### What is needed
Each line of the data should be repeated precisely.

--- START ---

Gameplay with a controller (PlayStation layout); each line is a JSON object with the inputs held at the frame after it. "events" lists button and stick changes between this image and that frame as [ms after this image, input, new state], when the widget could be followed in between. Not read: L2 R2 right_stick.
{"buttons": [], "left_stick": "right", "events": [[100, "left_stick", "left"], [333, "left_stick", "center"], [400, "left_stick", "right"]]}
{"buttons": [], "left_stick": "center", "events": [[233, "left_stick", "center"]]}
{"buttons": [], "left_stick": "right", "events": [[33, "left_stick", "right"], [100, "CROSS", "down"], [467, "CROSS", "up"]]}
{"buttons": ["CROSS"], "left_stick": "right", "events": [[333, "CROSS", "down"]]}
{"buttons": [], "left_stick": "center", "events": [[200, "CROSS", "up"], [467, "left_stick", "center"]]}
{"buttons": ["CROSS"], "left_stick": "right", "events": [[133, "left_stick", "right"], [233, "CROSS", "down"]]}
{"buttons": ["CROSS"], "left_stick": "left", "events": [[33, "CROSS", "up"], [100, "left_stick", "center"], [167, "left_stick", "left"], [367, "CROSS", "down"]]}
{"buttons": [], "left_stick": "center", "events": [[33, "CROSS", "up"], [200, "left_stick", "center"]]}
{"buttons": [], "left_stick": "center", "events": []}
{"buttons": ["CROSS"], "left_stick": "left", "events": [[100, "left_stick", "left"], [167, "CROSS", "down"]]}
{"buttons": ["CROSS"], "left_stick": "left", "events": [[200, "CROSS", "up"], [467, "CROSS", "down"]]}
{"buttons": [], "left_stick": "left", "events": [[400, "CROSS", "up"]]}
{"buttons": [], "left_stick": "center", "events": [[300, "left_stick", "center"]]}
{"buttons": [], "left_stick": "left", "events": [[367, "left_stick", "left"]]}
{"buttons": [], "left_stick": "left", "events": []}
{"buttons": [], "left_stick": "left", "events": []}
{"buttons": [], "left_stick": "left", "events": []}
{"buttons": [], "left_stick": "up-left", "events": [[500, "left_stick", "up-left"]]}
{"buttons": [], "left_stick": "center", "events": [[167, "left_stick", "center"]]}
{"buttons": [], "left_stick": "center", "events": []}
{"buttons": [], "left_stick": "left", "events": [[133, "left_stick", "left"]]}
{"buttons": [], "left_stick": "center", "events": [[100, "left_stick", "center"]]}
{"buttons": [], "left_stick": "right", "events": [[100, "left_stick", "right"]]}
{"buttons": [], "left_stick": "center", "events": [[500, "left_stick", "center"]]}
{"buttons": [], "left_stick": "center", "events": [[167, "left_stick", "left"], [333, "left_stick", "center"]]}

--- END ---

### Response below
Gameplay with a controller (PlayStation layout); each line is a JSON object with the inputs held at the frame after it. "events" lists button and stick changes between this image and that frame as [ms after this image, input, new state], when the widget could be followed in between. Not read: L2 R2 right_stick.
{"buttons": [], "left_stick": "right", "events": [[100, "left_stick", "left"], [333, "left_stick", "center"], [400, "left_stick", "right"]]}
{"buttons": [], "left_stick": "center", "events": [[233, "left_stick", "center"]]}
{"buttons": [], "left_stick": "right", "events": [[33, "left_stick", "right"], [100, "CROSS", "down"], [467, "CROSS", "up"]]}
{"buttons": ["CROSS"], "left_stick": "right", "events": [[333, "CROSS", "down"]]}
{"buttons": [], "left_stick": "center", "events": [[200, "CROSS", "up"], [467, "left_stick", "center"]]}
{"buttons": ["CROSS"], "left_stick": "right", "events": [[133, "left_stick", "right"], [233, "CROSS", "down"]]}
{"buttons": ["CROSS"], "left_stick": "left", "events": [[33, "CROSS", "up"], [100, "left_stick", "center"], [167, "left_stick", "left"], [367, "CROSS", "down"]]}
{"buttons": [], "left_stick": "center", "events": [[33, "CROSS", "up"], [200, "left_stick", "center"]]}
{"buttons": [], "left_stick": "center", "events": []}
{"buttons": ["CROSS"], "left_stick": "left", "events": [[100, "left_stick", "left"], [167, "CROSS", "down"]]}
{"buttons": ["CROSS"], "left_stick": "left", "events": [[200, "CROSS", "up"], [467, "CROSS", "down"]]}
{"buttons": [], "left_stick": "left", "events": [[400, "CROSS", "up"]]}
{"buttons": [], "left_stick": "center", "events": [[300, "left_stick", "center"]]}
{"buttons": [], "left_stick": "left", "events": [[367, "left_stick", "left"]]}
{"buttons": [], "left_stick": "left", "events": []}
{"buttons": [], "left_stick": "left", "events": []}
{"buttons": [], "left_stick": "left", "events": []}
{"buttons": [], "left_stick": "up-left", "events": [[500, "left_stick", "up-left"]]}
{"buttons": [], "left_stick": "center", "events": [[167, "left_stick", "center"]]}
{"buttons": [], "left_stick": "center", "events": []}
{"buttons": [], "left_stick": "left", "events": [[133, "left_stick", "left"]]}
{"buttons": [], "left_stick": "center", "events": [[100, "left_stick", "center"]]}
{"buttons": [], "left_stick": "right", "events": [[100, "left_stick", "right"]]}
{"buttons": [], "left_stick": "center", "events": [[500, "left_stick", "center"]]}
{"buttons": [], "left_stick": "center", "events": [[167, "left_stick", "left"], [333, "left_stick", "center"]]}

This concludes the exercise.